(Information provided Opens)
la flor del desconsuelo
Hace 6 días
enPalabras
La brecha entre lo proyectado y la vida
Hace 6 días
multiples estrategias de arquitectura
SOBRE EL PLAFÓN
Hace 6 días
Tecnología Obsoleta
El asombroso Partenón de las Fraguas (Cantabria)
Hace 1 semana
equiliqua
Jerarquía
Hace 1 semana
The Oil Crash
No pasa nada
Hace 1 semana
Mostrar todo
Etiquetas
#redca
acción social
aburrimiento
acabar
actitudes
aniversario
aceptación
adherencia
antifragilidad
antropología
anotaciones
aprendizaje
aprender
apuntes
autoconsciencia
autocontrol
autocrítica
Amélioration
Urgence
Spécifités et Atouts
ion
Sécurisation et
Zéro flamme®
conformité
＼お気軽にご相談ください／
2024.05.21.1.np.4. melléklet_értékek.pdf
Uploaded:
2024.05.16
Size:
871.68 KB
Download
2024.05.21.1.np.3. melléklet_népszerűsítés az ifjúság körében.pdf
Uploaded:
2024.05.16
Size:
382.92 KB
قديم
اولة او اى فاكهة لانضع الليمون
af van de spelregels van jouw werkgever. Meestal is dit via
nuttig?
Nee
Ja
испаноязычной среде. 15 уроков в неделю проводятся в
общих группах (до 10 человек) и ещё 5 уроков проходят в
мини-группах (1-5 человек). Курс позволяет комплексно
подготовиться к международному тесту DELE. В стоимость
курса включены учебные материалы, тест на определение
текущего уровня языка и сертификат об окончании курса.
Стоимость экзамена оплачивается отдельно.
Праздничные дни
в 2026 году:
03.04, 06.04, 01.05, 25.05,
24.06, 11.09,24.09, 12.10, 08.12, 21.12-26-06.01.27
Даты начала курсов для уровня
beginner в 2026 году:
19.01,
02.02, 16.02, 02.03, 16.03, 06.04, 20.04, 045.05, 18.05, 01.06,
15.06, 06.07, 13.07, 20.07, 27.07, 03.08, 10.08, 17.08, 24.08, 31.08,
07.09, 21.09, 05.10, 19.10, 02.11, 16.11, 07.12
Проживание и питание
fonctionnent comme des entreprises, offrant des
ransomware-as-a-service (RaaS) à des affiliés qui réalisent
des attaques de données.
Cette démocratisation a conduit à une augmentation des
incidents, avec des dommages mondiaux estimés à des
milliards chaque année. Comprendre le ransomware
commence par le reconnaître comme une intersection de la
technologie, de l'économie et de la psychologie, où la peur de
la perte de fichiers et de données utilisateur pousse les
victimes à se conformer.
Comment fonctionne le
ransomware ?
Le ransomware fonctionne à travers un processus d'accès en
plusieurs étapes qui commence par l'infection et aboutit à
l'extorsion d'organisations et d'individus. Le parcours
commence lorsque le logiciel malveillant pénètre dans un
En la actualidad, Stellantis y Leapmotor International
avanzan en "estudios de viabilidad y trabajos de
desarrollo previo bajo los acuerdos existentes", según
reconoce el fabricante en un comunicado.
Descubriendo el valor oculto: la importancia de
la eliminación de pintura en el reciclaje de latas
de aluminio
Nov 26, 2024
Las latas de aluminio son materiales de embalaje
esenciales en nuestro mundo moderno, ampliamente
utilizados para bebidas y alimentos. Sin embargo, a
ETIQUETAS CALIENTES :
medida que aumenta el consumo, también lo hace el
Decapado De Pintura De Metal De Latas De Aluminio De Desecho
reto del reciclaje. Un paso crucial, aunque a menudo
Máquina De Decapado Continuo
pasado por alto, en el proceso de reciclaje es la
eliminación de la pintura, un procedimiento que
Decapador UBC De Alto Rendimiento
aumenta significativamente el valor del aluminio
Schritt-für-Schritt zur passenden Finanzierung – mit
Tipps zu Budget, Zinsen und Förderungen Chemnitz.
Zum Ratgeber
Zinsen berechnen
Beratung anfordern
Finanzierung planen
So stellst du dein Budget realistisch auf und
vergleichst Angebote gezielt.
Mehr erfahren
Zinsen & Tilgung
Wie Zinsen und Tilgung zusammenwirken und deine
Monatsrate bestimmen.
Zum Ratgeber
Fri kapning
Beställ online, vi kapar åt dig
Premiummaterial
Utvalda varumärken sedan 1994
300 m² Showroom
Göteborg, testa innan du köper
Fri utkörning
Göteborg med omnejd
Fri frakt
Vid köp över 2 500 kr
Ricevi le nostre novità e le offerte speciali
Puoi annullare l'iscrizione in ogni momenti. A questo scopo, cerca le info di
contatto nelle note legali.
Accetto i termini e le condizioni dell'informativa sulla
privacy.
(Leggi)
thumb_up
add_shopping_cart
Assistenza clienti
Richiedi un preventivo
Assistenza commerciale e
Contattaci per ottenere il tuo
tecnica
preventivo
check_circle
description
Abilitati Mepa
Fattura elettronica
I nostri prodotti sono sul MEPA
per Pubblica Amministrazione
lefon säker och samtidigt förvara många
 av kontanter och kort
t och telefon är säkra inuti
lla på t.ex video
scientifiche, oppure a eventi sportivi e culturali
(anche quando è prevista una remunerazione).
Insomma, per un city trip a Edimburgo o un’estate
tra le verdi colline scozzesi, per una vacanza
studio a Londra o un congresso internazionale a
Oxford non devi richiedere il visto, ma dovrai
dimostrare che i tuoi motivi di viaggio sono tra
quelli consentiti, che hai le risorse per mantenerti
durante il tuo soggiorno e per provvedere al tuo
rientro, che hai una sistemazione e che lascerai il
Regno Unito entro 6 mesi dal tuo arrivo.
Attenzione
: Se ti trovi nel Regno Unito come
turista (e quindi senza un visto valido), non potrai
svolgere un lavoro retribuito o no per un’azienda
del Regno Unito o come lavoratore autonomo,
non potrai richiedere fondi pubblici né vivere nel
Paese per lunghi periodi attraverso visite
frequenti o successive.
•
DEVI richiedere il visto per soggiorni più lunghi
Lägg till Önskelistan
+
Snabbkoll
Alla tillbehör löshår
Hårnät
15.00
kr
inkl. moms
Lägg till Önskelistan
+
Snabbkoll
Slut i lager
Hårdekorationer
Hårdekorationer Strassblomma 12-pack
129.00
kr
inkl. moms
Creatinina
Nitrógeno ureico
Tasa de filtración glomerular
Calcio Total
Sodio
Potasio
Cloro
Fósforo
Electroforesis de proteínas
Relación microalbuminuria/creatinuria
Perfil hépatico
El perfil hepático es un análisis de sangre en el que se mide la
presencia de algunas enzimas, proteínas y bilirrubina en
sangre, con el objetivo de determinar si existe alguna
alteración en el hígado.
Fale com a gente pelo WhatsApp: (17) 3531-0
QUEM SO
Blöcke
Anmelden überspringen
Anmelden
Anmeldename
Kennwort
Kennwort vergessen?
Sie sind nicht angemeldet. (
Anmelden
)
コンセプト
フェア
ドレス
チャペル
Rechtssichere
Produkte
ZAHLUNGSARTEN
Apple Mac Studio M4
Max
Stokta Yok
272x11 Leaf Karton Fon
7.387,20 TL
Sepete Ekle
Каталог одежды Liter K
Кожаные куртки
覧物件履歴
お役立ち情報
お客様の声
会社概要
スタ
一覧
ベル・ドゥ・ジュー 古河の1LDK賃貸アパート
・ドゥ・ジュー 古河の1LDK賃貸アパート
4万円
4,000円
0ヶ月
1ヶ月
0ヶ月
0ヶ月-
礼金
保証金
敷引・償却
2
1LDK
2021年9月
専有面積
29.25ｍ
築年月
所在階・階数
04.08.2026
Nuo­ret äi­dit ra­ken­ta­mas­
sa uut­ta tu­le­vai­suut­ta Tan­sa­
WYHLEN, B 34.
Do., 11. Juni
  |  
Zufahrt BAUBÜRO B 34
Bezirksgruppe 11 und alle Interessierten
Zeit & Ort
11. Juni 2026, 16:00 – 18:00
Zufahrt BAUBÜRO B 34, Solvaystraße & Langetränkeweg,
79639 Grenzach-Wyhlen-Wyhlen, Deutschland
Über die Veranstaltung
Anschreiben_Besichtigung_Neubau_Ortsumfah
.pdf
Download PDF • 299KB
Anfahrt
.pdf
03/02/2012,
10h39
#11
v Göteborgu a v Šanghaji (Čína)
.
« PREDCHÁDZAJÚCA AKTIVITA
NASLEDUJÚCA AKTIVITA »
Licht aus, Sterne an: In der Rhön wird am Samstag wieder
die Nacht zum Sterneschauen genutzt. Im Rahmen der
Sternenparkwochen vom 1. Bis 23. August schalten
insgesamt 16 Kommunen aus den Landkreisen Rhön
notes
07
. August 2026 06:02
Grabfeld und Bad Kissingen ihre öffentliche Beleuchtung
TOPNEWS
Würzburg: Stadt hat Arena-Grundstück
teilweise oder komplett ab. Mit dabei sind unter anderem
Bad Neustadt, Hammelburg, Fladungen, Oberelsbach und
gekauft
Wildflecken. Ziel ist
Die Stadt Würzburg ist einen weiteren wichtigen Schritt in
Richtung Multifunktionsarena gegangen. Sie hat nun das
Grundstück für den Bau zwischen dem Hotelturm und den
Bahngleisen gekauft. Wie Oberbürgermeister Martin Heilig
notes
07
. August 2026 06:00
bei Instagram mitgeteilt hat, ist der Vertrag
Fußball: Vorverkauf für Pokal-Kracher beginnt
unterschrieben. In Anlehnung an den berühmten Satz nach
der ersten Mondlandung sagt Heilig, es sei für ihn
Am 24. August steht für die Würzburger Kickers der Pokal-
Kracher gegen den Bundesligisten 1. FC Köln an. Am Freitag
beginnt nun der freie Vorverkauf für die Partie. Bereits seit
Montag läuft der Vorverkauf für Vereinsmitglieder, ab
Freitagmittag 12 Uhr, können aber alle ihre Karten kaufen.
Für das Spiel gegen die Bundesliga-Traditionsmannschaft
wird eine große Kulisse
(Information provided Closes)
§ **The task**: Collect every line of the listing above that contains the string "aumenta", treating uppercase and lowercase letters as different.

§ **Solution**:
medida que aumenta el consumo, también lo hace el
aumenta significativamente el valor del aluminio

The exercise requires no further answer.